### WHAT YOU SHOULD DO
Working from the top of the listing below, retype each line through the line containing "tienda sin perder", both included, with no pictures.
┏━━
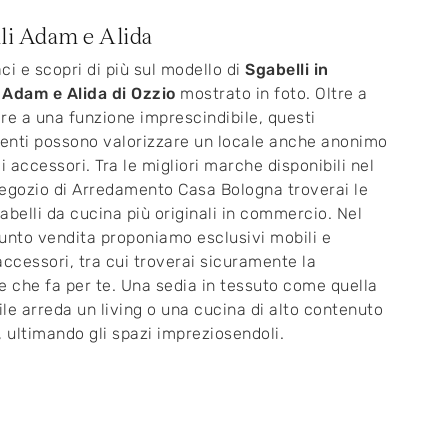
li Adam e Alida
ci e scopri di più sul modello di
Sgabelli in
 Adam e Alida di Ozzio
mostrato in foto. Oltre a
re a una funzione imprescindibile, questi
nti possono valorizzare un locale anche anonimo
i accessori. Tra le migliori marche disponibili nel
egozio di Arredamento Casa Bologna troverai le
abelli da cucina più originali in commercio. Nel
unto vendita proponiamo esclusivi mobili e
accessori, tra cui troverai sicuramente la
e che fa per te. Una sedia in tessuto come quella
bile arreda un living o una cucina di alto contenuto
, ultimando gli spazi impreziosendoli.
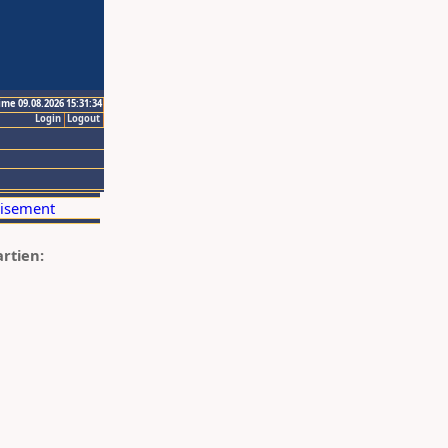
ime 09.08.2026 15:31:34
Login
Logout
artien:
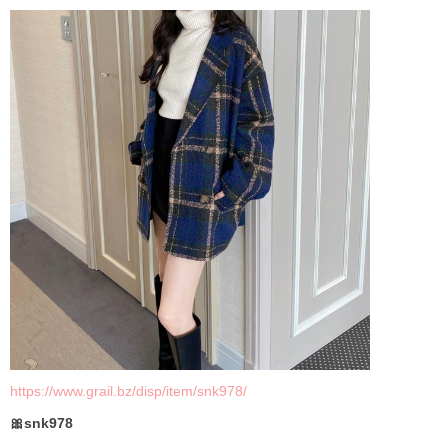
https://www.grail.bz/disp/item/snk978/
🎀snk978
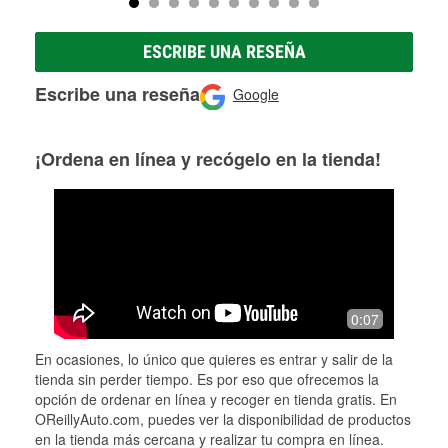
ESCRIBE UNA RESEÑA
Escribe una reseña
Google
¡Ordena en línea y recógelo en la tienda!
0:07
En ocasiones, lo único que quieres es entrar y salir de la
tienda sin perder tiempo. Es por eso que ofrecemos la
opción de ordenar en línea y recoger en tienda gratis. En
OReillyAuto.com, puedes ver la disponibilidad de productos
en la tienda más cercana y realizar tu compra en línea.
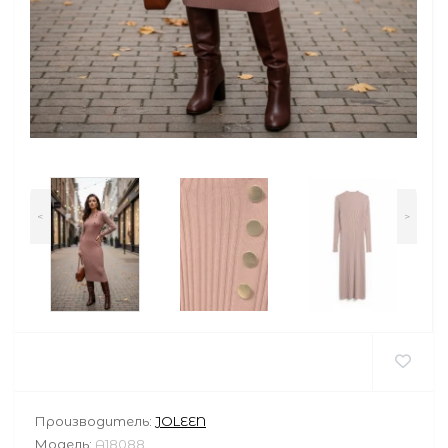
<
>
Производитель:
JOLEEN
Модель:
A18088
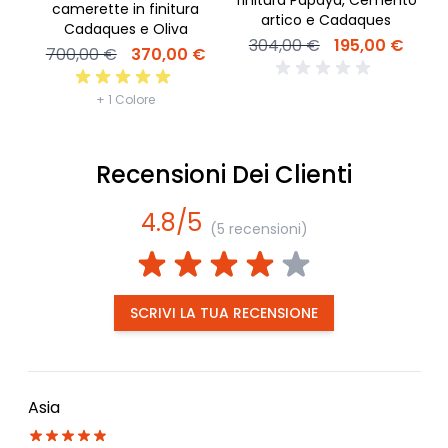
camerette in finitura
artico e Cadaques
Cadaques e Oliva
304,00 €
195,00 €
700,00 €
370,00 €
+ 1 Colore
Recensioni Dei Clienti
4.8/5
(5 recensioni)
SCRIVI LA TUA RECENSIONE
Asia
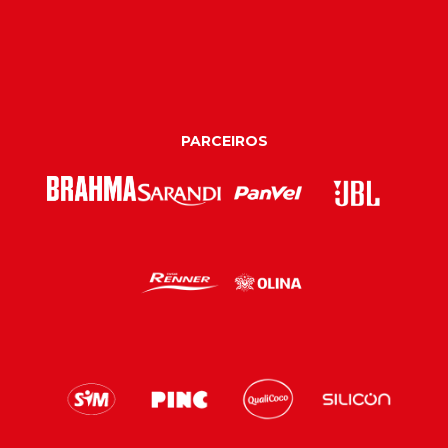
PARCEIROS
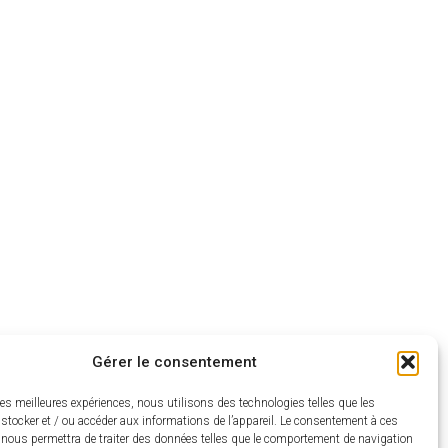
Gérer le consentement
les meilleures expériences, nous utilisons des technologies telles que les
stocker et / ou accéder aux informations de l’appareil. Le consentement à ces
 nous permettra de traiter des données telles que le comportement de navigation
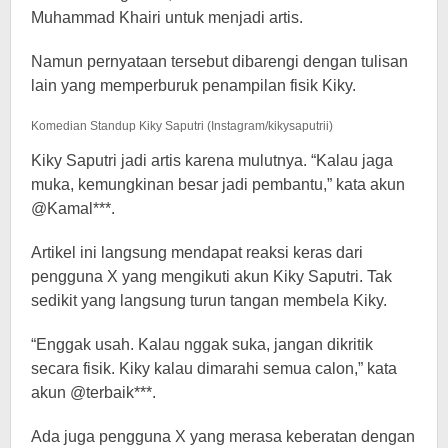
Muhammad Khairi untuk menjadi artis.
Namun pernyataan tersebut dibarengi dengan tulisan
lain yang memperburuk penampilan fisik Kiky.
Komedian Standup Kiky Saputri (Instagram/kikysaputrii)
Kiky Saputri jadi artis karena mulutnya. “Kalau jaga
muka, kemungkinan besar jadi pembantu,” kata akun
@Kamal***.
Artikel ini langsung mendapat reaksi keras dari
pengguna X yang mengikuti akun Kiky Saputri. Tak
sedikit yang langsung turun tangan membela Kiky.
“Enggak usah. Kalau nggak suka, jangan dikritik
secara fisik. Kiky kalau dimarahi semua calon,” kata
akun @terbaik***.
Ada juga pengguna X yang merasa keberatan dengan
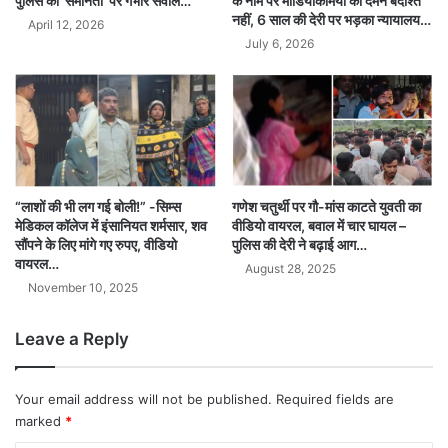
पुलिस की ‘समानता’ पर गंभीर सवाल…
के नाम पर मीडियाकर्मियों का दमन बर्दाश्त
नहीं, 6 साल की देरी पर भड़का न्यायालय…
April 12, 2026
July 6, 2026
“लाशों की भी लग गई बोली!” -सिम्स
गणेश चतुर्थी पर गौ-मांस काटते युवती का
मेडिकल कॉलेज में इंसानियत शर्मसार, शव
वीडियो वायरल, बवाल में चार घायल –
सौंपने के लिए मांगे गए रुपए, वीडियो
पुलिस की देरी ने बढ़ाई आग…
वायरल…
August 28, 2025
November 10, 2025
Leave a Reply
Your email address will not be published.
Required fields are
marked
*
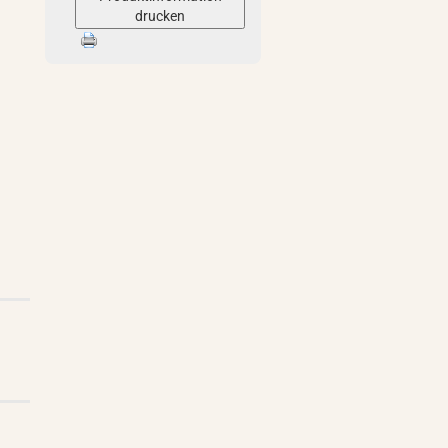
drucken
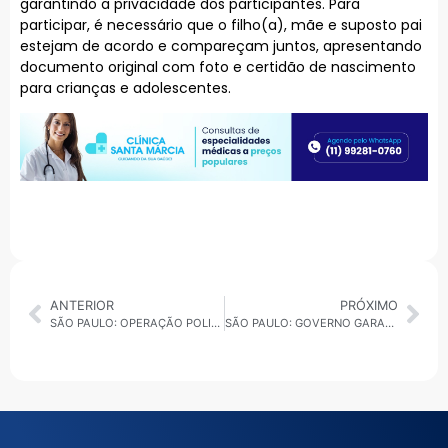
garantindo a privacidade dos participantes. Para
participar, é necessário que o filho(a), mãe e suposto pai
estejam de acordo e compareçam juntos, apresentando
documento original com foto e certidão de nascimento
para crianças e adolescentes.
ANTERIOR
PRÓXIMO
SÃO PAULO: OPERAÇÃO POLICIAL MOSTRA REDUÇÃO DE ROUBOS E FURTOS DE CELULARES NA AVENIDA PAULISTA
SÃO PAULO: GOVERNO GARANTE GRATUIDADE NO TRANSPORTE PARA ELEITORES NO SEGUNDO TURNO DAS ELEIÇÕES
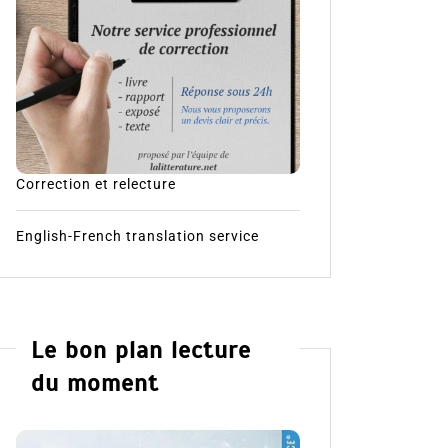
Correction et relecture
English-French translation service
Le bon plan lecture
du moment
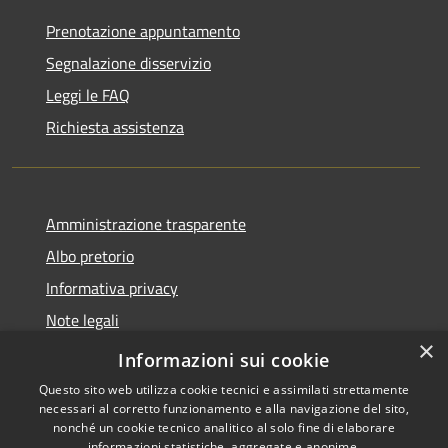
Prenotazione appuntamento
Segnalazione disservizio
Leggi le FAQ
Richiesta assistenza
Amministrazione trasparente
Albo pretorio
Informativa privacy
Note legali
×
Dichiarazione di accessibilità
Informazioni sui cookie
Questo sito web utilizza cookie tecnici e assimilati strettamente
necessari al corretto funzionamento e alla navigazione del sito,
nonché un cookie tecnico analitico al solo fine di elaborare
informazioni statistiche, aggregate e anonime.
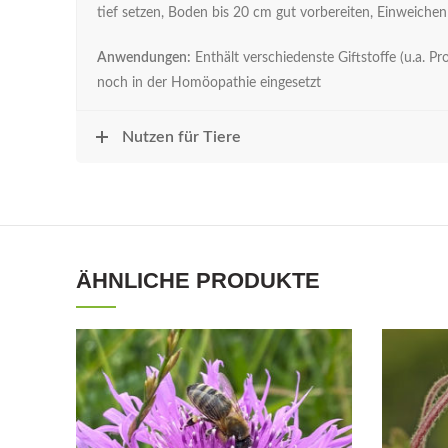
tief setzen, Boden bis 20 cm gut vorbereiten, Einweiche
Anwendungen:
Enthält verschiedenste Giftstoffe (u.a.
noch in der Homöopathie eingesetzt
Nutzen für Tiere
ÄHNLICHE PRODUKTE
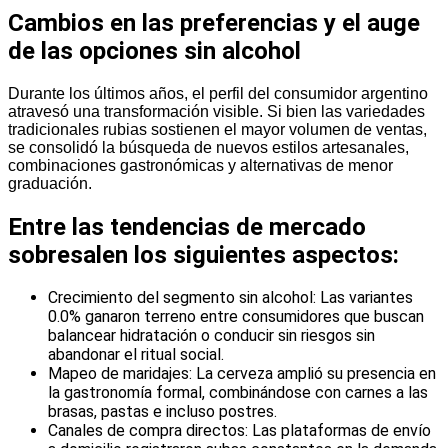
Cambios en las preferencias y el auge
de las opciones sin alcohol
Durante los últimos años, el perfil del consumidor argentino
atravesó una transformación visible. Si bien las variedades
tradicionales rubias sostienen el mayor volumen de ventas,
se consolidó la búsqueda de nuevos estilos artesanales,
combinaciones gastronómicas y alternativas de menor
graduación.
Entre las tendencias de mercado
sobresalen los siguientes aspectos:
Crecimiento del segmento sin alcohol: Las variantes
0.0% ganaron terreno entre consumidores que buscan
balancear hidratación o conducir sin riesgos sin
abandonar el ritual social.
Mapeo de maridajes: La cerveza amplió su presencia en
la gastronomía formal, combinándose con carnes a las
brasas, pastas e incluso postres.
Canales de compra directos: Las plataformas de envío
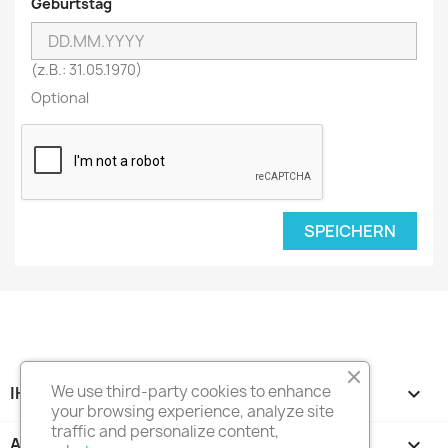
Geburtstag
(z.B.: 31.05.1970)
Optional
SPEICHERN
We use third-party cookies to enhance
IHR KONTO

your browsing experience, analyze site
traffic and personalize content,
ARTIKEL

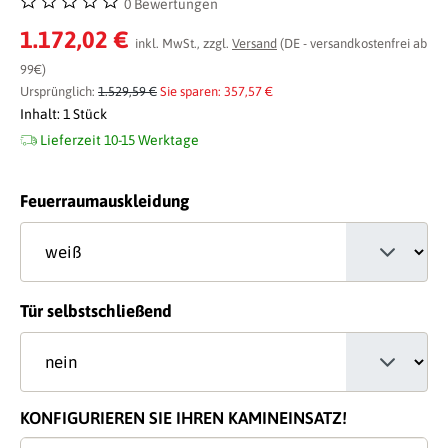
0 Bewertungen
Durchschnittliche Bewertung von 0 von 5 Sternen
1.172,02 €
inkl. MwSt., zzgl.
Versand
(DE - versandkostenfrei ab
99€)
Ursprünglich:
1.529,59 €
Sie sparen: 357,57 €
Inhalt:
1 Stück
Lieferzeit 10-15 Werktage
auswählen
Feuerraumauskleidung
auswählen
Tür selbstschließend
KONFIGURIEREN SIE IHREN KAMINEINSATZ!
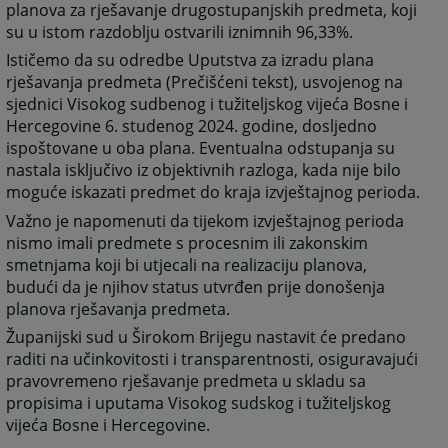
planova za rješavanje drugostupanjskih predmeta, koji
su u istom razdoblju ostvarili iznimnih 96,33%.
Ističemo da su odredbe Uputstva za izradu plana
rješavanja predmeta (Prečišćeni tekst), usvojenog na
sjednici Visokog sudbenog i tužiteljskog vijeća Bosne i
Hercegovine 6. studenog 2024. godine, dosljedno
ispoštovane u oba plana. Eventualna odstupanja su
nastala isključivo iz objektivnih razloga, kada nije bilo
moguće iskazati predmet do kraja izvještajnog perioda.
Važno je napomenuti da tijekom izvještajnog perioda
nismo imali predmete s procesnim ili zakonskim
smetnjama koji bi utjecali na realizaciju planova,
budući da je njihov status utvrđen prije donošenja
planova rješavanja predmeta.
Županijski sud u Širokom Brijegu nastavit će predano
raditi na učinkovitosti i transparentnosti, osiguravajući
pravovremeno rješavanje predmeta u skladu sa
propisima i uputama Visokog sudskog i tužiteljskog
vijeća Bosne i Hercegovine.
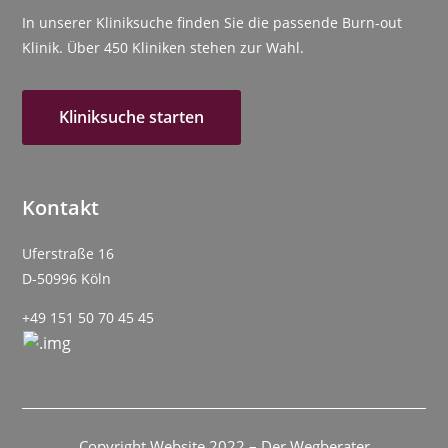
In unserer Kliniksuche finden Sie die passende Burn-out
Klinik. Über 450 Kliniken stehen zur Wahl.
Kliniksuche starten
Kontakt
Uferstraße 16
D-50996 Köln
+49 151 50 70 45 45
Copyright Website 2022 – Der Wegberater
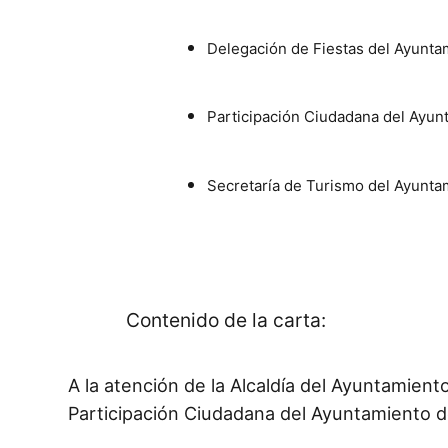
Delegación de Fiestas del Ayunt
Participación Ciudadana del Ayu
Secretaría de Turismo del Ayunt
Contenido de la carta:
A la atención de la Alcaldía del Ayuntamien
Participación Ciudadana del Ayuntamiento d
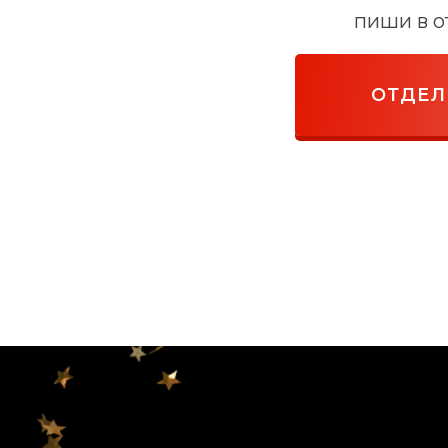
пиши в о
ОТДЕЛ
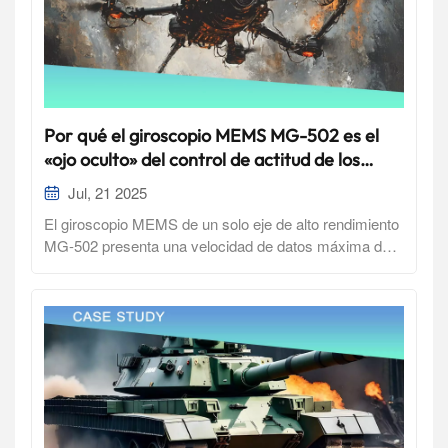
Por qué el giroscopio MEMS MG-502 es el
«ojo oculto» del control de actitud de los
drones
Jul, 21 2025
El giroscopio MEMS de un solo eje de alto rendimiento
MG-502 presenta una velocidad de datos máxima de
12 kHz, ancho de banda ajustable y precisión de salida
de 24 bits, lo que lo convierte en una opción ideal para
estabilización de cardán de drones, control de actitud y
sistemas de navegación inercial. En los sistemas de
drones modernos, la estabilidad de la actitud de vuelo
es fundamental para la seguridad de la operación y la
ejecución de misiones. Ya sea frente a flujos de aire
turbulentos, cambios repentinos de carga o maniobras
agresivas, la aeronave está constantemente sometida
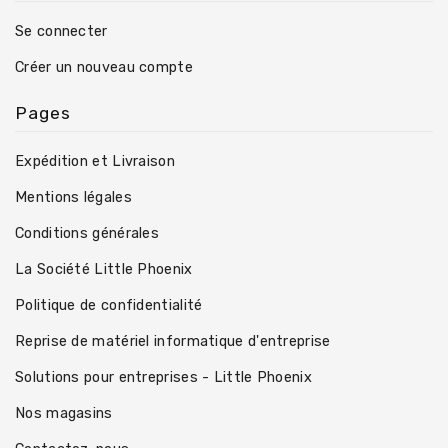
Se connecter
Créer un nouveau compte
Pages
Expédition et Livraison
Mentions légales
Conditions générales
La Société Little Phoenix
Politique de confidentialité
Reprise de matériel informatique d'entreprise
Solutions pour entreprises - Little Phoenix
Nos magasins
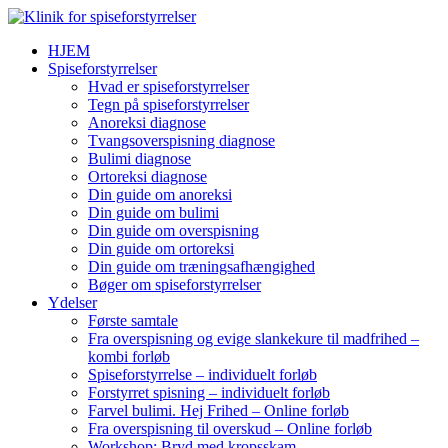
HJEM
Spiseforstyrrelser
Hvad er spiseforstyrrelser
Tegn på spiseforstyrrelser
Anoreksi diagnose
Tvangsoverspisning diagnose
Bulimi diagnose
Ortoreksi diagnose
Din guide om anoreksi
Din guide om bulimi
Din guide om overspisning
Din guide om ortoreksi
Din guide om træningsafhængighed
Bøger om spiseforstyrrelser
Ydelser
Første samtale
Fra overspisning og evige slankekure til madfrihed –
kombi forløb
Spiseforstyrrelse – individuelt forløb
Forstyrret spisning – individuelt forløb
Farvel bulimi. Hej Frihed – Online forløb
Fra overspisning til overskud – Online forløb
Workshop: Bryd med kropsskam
┗━━
### COMPLETED TASK
li Adam e Alida
ci e scopri di più sul modello di
Sgabelli in
 Adam e Alida di Ozzio
mostrato in foto. Oltre a
re a una funzione imprescindibile, questi
nti possono valorizzare un locale anche anonimo
i accessori. Tra le migliori marche disponibili nel
egozio di Arredamento Casa Bologna troverai le
abelli da cucina più originali in commercio. Nel
unto vendita proponiamo esclusivi mobili e
accessori, tra cui troverai sicuramente la
e che fa per te. Una sedia in tessuto come quella
bile arreda un living o una cucina di alto contenuto
, ultimando gli spazi impreziosendoli.
ime 09.08.2026 15:31:34
Login
Logout
artien:
https://www.grail.bz/disp/item/snk978/
🎀snk978
ESCRIBE UNA RESEÑA
Escribe una reseña
Google
¡Ordena en línea y recógelo en la tienda!
0:07
En ocasiones, lo único que quieres es entrar y salir de la
tienda sin perder tiempo. Es por eso que ofrecemos la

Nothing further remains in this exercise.